Brano citato:
L’integrazione tra counselling e musicoterapia nel mio lavoro è stata – ed è – fondamentale proprio nei momenti di maggiore difficoltà, poiché mi dà la possibilità, tra le altre cose, di alternare il lavoro esperienziale e il dialogo supportata da chiari e precisi riferimenti teorici. Mi sono resa conto, infatti, che l’uso esclusivo del linguaggio non-verbale (nel mio caso quello sonoro-musicale e quello corporeo) non basta, nel contesto in cui lavoro e con i tempi che ho a disposizione per gli incontri, a motivare le persone anche se il mettersi in gioco nel fare; l’essere coinvolti nell’attività, alcune volte, è già di per sé propedeutico, gratificante rispetto al percorso che si sta compiendo. Per lo più le persone sono abituate allo scambio con l’altro soprattutto attraverso il linguaggio verbale, il poter ricorrere ad esso, in modo responsabile e non superficiale, conferisce un senso più immediatamente comprensibile alle esperienze musicoterapiche proposte e facilita l’instaurarsi di un dialogo, sicuramente, più denso di significato; non un semplice parlare, ma una parte integrante del lavoro, nel senso che mi dà la possibilità di contattare profondamente l’altro senza essere invadente e creare uno spazio nel quale approfondire tematiche delicate. Mi consente di accompagnare la persona nel viaggio dentro di sé in modo graduale (per quanto concesso dalla situazione) motivandola a prendere coscienza di parti di sé, dei punti di forza, delle risorse e anche degli aspetti difficili da accettare. Quando ho iniziato ad interiorizzare la formazione mi sono accorta che, se invece di mettere in pratica le tecniche cercavo di ‘essere’, il più autenticamente possibile, nella relazione con l’altro, molte cose semplicemente accadevano in modo naturale e spontaneo e allo stesso modo erano accettate.

Estratti delle voci:
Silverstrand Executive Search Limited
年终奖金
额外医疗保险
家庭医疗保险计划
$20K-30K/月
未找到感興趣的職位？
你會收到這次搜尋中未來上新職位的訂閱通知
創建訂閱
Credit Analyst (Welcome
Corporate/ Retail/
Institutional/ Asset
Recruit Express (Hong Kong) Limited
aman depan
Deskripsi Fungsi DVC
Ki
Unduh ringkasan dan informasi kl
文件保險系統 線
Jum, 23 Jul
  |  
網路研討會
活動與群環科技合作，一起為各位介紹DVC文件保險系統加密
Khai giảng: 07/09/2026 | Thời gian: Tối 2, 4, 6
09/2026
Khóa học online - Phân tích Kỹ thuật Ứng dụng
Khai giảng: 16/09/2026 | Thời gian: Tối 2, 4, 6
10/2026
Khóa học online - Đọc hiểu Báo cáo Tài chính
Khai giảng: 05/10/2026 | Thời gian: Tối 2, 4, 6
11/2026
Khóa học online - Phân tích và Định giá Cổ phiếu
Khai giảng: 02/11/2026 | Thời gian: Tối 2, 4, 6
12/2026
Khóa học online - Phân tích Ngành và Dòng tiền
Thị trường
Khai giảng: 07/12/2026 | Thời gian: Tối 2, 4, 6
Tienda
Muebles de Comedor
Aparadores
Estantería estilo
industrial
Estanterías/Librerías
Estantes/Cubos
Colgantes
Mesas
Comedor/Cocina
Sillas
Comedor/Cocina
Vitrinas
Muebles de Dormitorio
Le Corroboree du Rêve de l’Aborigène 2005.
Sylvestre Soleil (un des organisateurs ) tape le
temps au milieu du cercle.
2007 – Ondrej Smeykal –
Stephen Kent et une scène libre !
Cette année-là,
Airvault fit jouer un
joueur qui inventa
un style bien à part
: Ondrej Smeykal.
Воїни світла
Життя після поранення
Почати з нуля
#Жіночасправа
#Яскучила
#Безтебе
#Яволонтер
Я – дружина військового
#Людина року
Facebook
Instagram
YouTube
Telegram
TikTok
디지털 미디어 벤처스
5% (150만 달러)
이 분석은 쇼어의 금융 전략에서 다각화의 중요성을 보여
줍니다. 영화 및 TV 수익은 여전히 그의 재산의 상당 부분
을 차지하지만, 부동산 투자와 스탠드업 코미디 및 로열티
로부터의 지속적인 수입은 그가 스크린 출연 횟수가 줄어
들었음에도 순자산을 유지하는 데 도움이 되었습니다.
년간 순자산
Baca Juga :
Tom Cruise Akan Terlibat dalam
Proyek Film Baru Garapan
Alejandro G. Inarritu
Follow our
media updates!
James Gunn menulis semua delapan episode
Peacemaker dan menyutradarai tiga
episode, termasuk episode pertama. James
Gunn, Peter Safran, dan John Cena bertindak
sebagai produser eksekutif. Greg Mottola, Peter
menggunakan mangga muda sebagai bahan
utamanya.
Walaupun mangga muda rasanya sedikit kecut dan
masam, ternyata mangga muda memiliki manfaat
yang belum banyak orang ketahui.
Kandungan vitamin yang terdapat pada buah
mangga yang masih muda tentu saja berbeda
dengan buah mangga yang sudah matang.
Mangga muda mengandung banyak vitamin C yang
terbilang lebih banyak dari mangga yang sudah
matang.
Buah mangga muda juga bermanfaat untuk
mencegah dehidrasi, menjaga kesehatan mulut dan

Cosa fare:
1 > Rispondi in breve a queste domande sul brano su counselling e musicoterapia:
(a) Quali due linguaggi non verbali usa nel suo lavoro chi scrive?
(b) A quale tipo di scambio con l'altro sono abituate per lo più le persone?
(c) Che cosa succedeva quando chi scrive cercava di "essere" nella relazione invece di mettere in pratica le tecniche?
2 > Prosegui il brano su counselling e musicoterapia a partire dalla sua ultima frase.

Esercizi svolti:
1 >
(a) Il linguaggio sonoro-musicale e quello corporeo.
(b) Allo scambio attraverso il linguaggio verbale.
(c) Molte cose accadevano in modo naturale e spontaneo, e allo stesso modo erano accettate.

2 >
Musicoterapia e Counselling rappresentano una buona sintesi per quanto riguarda il mio ambito lavorativo, mi hanno entrambe supportato lungo il percorso di volta in volta proposto, aiutandomi sia a comprendere meglio chi avevo di fronte sia a rendere maggiormente comprensibile ciò che intendevo. L’introduzione del linguaggio verbale è un esempio dell’integrazione tra Counselling e Musicoterapica, molte volte l’uso del linguaggio è motivato dall’esigenza del paziente di capire perché gli si propongano esperienze di un certo tipo e che relazione abbiano con il suo stato di salute talvolta, invece, sono stata io stessa ad introdurre il verbale nelle sedute perché ho sentito il bisogno di accertarmi che ciò che stavo proponendo avesse un senso che fosse compreso e condiviso anche dal paziente.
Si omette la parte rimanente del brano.